Improve your recruitment tech stack
Mary's report mentions the consumerization of the enterprise, as software usability and usage is improving—because tech has to be easy to use. The report quotes Slack Founder and CEO, Stewart Butterfield, saying, "When you want something really bad, you will put up with a lot of flaws. But if you do not yet know you want something, your tolerance will be much lower. That's why it is especially important for us to build a beautiful, elegant and considerate piece of software. Every bit of grace, refinement, and thoughtfulness on our part will pull people along. Every petty irritation will stop them and give the impression that it is not worth it."
Consider the legacy applicant tracking system. Recruiting teams have learned to work around the "flaws" because they have to. Hiring managers and interviewers, on the other hand, are less likely to put up with "every petty irritation" and will simply not adopt the software. Candidates, too, will abandon the clunky application processes many of these systems force them into.
The Internet Trends report points out that enterprise software needs to transform collaboration and increase productivity. Modern, consumer-like recruiting tools, like Lever, are built to do just that. If your technology is holding you back, it's time to consider new tools. Everyone—recruiting professionals, hiring managers, interviewers, and candidates—demand software that's easier to use. With it, comes the opportunity to improve your recruitment process so you have a better chance of winning top-tier talent.
Get serious about mobile recruiting
Tech doesn't only need to be easy to use, it's needs to be just as easy to use on mobile as it is on desktop. Daily hours spent on mobile devices rose to 3.3 hours last year, while hours spent on desktop and laptop devices decreased to 2.1 hours.
Mobile recruiting capabilities allow your team to engage in your recruitment process anytime, anywhere (anywhere with Internet access, that is). So, if an interviewer needs to prepare for an interview on the way to the office, or forgets to submit feedback before leaving, they can.
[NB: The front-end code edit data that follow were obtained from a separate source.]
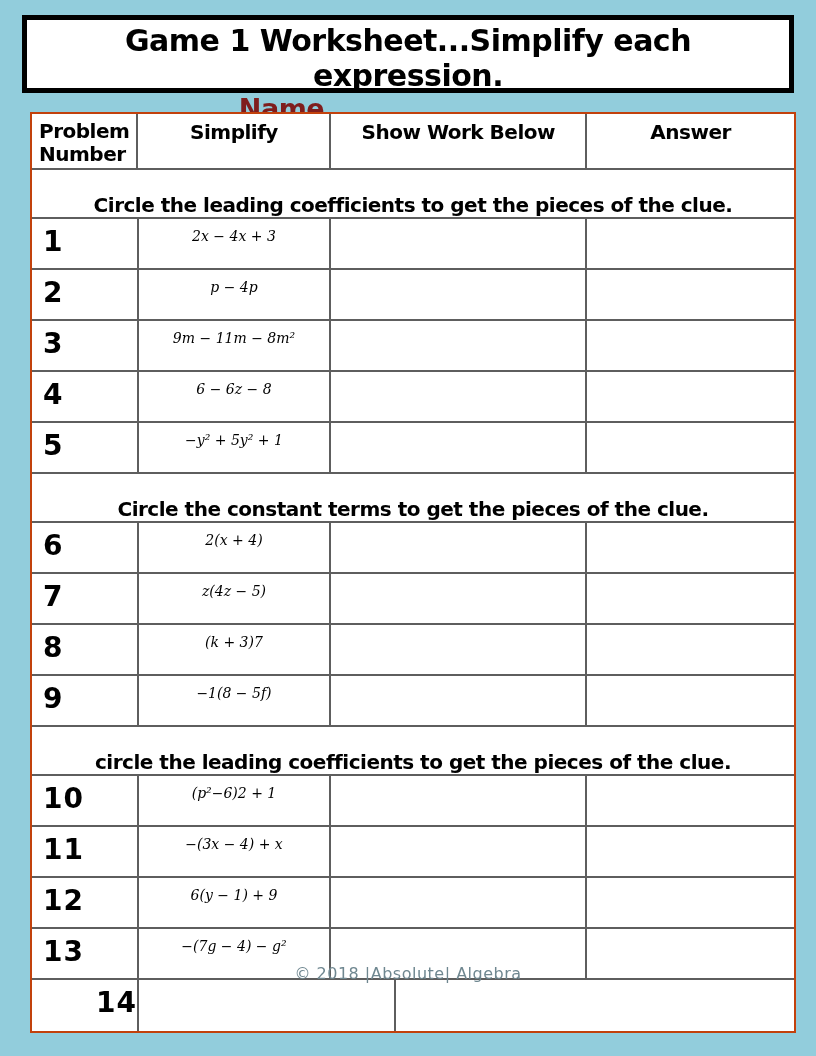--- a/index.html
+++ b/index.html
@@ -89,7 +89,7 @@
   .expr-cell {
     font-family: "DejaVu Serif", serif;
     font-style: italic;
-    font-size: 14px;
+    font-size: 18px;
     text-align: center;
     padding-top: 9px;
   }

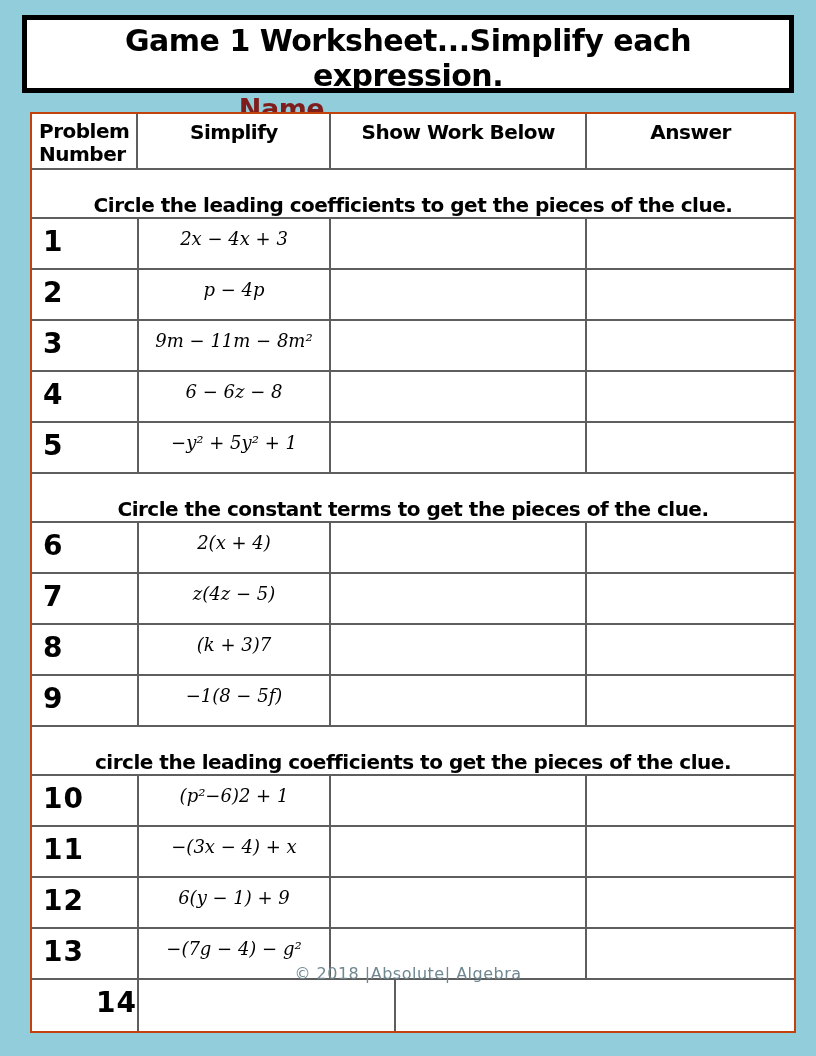--- a/index.html
+++ b/index.html
@@ -51,7 +51,7 @@
     overflow: hidden;
   }
   .cell:last-child { border-right: none; }
-  .trow:last-child .cell { border-bottom: none; text-align: right; }
+  .trow:last-child .cell { border-bottom: none; }
   .c1 { width: 107px; }
   .c2 { width: 194px; }
   .c3 { width: 257px; }

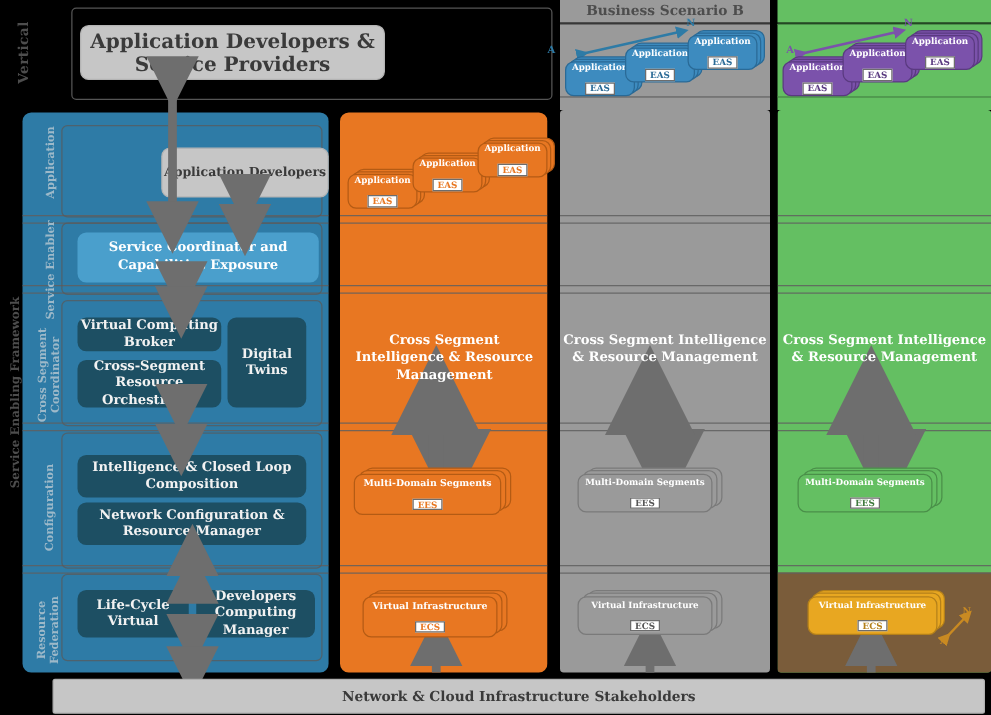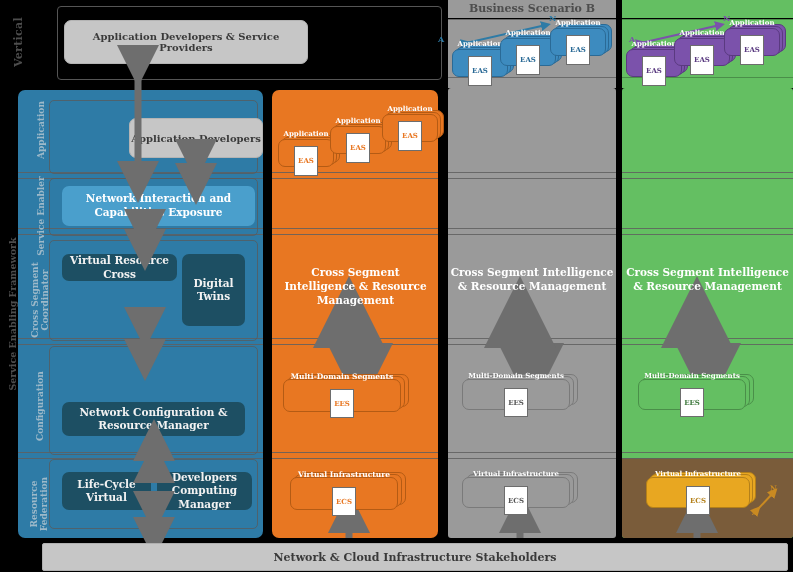--- a/index.html
+++ b/index.html
@@ -88,7 +88,7 @@
 
   <div class="bracket" style="left:57px;top:6px;width:383px;height:72px;"></div>
 
-  <div class="rbox gray-card" style="left:64px;top:20px;width:244px;height:44px;font-size:10px;">
+  <div class="rbox gray-card" style="left:64px;top:20px;width:244px;height:44px;font-size:16px;">
     <span>Application Developers &amp; Service Providers</span>
   </div>
 

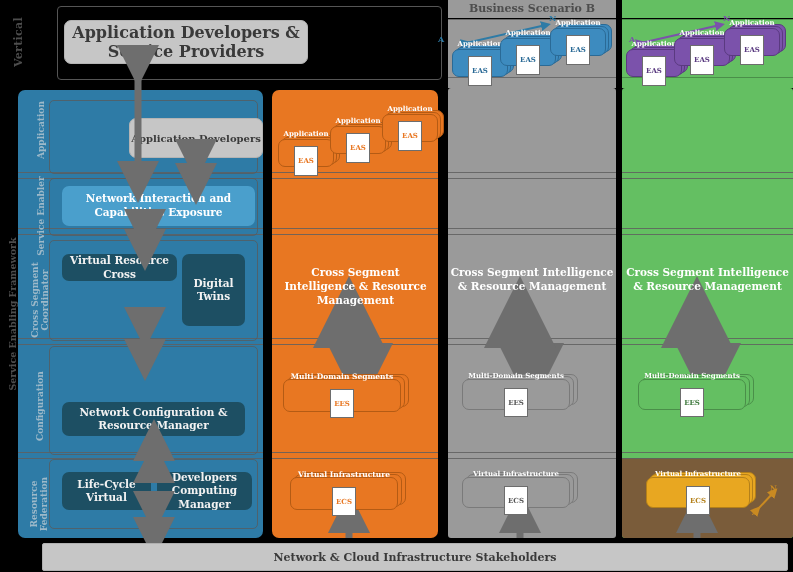--- a/index.html
+++ b/index.html
@@ -69,7 +69,7 @@
                 justify-content:center;}
   .stack .ttl{font-weight:bold;line-height:1.1;text-align:center;}
   .eas{background:#ffffff;border:1px solid #6d6d6d;font-weight:bold;
-       padding:10px 3px;margin-top:8px;line-height:1.1;}
+       padding:0 3px;margin-top:8px;line-height:1.1;}
   .bottom-bar{position:absolute;background:#c6c6c6;border:1px solid #b0b0b0;
               color:#3a3a3a;font-weight:bold;display:flex;align-items:center;
               justify-content:center;}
It's also more important than ever to build a mobile-optimized career site and application process for candidates. If you haven't done so already, take a walk in the shoes of a candidate to see what everything looks like on desktop versus mobile. The Internet Trends report also points out that mobile video usage has been climbing, so you may benefit from including video (or video links) on your career site, in your job descriptions, and in outreach emails. For example, you could put together a general video where you tour your office and interview a few employees, or do a role-specific interview with the hiring manager.
Between the low unemployment rate and the high number of job openings, the competition for talent is staggering. It's no longer enough to post a job advertisement and wait for the applications to roll in. Employers need to take a more proactive approach to attract, engage, and retain the talent they need. While there are many different approaches to do so, the data in the Internet Trends 2018 report provides some great food for thought. If you have the opportunity, take a look at the full deck.